START EXTRACTED DATA

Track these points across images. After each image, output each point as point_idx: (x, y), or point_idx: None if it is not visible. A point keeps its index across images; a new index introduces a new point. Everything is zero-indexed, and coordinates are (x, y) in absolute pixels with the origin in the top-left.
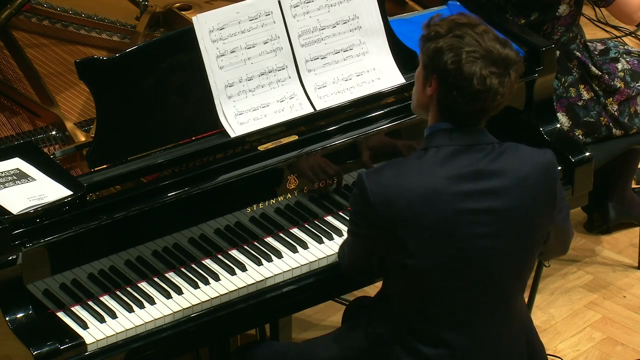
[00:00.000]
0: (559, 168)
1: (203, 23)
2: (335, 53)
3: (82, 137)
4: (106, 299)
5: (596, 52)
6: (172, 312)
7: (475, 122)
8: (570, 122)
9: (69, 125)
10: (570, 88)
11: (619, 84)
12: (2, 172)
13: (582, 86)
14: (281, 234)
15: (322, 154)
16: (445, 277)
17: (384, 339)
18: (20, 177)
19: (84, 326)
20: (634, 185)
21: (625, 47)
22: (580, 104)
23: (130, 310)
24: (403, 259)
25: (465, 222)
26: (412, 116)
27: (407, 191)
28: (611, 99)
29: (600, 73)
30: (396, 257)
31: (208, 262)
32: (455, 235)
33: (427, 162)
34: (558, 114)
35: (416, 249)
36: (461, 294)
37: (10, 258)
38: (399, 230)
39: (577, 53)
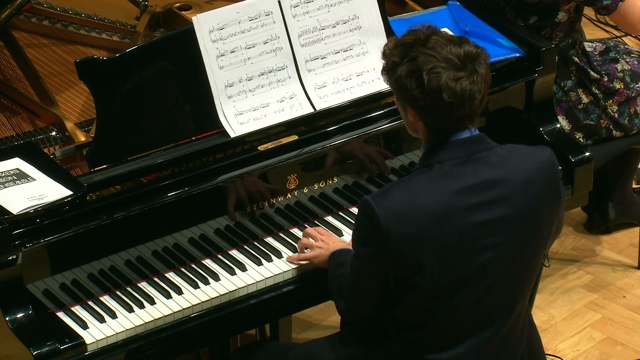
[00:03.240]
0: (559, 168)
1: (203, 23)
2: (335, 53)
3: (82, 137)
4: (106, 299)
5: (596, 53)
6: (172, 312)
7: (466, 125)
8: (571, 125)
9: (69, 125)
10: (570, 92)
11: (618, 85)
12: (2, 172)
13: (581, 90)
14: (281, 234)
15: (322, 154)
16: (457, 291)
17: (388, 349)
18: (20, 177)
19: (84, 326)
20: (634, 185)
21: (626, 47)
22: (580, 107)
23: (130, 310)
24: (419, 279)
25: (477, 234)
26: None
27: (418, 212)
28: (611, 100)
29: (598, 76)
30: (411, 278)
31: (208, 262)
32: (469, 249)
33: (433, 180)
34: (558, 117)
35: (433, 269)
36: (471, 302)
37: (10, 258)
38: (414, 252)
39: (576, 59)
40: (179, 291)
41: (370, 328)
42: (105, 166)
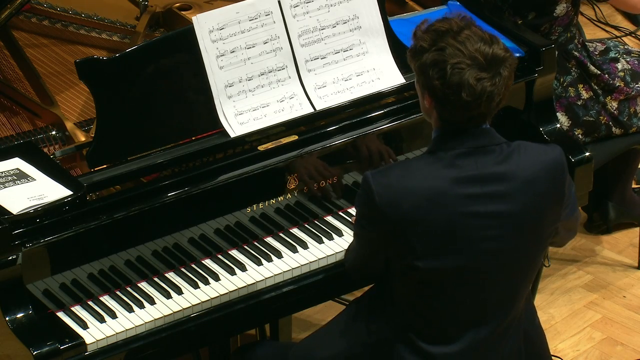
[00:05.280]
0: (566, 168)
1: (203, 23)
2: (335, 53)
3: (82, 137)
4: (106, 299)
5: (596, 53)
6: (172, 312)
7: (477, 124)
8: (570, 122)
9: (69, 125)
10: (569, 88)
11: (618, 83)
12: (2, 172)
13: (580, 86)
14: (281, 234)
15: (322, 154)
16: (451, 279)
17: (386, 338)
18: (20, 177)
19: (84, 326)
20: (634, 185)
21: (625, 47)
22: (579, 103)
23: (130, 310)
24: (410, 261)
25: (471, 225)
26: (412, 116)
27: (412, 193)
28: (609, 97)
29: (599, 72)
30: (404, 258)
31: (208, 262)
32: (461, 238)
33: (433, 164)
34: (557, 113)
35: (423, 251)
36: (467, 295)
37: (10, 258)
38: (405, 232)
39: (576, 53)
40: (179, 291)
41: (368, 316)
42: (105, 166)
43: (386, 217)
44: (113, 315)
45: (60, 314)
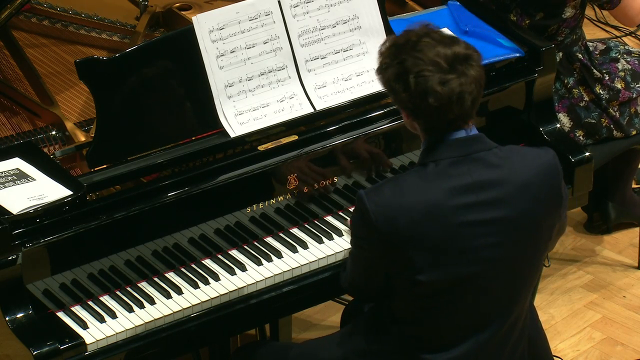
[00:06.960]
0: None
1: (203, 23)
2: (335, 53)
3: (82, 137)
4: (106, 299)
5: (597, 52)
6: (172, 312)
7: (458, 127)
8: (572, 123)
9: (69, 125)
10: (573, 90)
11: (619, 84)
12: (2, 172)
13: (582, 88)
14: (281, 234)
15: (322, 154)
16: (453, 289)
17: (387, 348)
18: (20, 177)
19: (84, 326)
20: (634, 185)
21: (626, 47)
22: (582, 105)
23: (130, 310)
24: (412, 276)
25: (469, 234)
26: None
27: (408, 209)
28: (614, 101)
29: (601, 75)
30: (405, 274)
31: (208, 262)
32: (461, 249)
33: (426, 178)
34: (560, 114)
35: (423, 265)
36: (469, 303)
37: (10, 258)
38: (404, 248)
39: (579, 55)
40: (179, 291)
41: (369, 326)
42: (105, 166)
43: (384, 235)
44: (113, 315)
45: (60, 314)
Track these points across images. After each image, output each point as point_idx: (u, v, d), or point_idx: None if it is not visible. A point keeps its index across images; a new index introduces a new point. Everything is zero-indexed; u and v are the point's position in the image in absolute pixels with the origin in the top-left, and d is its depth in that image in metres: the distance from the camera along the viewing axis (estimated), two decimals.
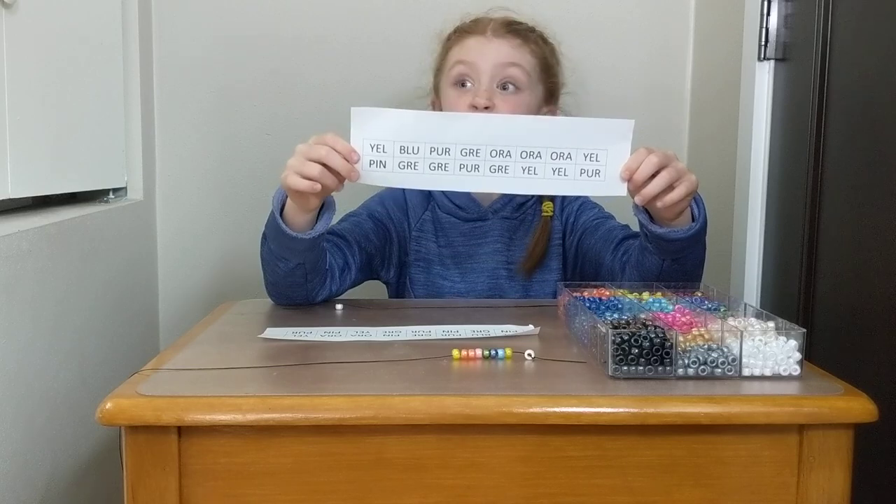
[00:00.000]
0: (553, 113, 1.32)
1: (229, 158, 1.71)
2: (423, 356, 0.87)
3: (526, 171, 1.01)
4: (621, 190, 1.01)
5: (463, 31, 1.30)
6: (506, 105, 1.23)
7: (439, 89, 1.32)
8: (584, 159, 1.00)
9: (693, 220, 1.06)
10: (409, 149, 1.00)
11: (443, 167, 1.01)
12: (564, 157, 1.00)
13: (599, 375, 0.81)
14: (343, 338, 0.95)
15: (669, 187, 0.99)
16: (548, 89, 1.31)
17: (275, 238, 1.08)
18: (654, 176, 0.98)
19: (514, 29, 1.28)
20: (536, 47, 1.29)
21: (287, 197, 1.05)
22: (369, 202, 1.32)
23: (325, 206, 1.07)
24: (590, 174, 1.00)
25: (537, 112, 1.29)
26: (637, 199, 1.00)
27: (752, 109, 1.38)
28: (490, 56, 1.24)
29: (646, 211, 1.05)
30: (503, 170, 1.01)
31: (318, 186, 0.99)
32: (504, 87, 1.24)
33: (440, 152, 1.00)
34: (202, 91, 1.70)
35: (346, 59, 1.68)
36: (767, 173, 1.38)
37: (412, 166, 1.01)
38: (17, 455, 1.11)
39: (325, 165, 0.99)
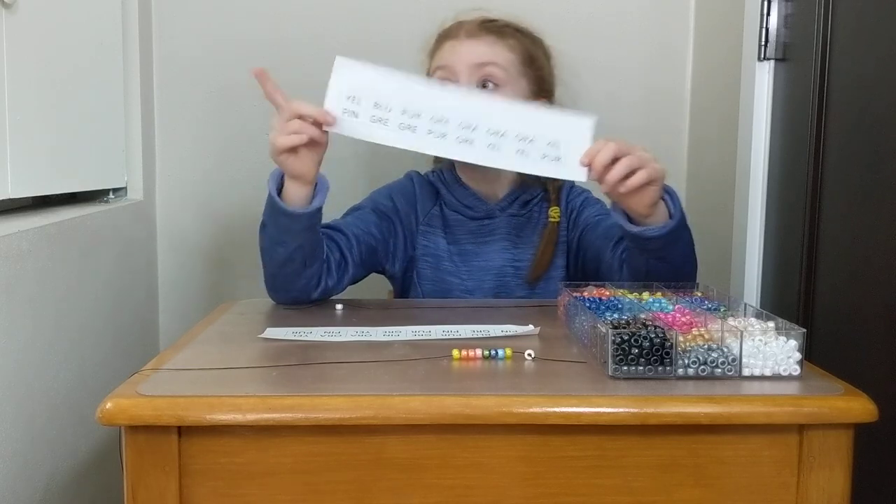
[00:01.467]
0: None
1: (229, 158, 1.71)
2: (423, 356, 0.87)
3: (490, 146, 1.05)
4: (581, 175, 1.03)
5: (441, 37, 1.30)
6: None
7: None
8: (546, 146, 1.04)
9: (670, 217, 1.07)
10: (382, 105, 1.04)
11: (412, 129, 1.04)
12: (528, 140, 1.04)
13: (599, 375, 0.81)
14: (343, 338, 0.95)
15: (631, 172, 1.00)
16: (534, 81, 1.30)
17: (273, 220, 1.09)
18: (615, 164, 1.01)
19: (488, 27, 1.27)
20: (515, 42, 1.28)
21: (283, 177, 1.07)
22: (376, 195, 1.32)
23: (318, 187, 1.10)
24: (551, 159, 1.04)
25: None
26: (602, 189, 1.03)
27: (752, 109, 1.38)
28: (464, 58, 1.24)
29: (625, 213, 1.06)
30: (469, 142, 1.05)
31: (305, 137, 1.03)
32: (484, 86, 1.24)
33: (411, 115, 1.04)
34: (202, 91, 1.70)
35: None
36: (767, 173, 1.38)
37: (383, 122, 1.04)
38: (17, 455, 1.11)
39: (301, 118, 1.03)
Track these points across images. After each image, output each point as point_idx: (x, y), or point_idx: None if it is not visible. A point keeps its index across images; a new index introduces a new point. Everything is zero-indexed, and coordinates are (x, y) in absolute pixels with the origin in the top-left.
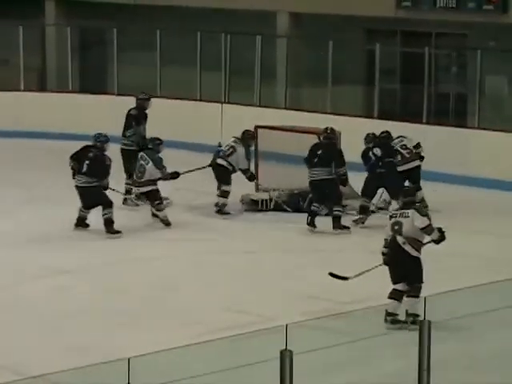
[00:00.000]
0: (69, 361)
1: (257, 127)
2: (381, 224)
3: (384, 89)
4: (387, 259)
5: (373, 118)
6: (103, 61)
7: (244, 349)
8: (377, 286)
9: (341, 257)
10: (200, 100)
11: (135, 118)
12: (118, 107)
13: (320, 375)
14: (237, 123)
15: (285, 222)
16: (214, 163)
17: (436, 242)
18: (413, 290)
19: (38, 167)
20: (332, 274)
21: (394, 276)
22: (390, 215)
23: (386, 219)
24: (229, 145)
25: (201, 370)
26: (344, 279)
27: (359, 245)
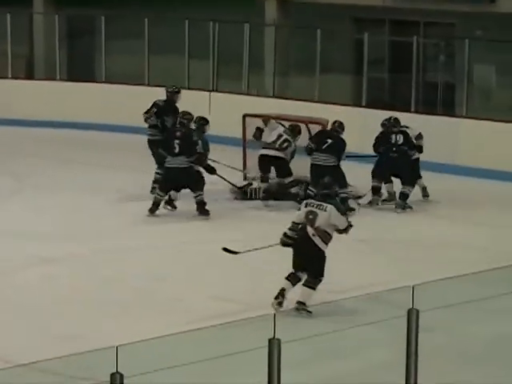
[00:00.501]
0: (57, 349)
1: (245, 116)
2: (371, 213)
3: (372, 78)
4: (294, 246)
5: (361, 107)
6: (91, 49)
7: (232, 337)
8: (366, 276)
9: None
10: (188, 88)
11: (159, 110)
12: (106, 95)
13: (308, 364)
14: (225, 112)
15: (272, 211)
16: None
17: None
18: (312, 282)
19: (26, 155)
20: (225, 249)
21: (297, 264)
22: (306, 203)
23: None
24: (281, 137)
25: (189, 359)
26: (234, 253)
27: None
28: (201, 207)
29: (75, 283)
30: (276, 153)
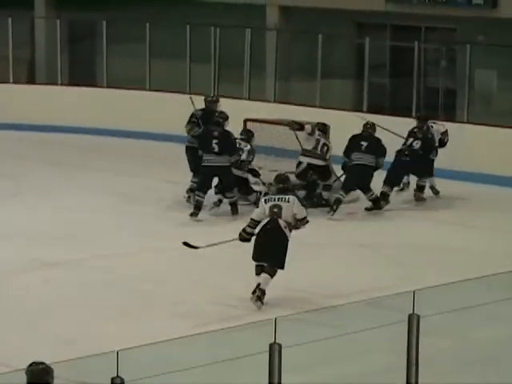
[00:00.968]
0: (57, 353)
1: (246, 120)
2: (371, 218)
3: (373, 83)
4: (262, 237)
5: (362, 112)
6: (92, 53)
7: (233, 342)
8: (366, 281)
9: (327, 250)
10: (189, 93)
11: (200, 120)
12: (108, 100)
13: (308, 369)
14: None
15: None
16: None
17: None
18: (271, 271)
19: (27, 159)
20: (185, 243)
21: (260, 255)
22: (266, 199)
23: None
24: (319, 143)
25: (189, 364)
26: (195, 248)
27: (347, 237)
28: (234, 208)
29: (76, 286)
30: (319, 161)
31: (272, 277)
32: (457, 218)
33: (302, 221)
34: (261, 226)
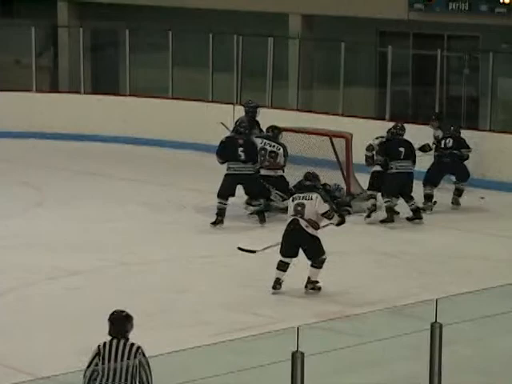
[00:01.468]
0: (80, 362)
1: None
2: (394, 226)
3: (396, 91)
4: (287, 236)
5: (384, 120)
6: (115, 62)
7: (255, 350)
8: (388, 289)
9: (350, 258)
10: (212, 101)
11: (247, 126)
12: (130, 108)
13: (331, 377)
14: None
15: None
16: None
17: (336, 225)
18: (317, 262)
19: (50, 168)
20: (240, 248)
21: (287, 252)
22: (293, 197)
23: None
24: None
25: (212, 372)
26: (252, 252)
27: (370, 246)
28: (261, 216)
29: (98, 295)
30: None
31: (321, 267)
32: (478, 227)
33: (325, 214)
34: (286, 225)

END EXTRACTED DATA

TASK DIRECTIONS
Restate word for word the entries above, starting at the line with "8: (584, 159, 1.00)" and ending at the line with "22: (369, 202, 1.32)", inclusive, and no others.

TASK RESULT
8: (584, 159, 1.00)
9: (693, 220, 1.06)
10: (409, 149, 1.00)
11: (443, 167, 1.01)
12: (564, 157, 1.00)
13: (599, 375, 0.81)
14: (343, 338, 0.95)
15: (669, 187, 0.99)
16: (548, 89, 1.31)
17: (275, 238, 1.08)
18: (654, 176, 0.98)
19: (514, 29, 1.28)
20: (536, 47, 1.29)
21: (287, 197, 1.05)
22: (369, 202, 1.32)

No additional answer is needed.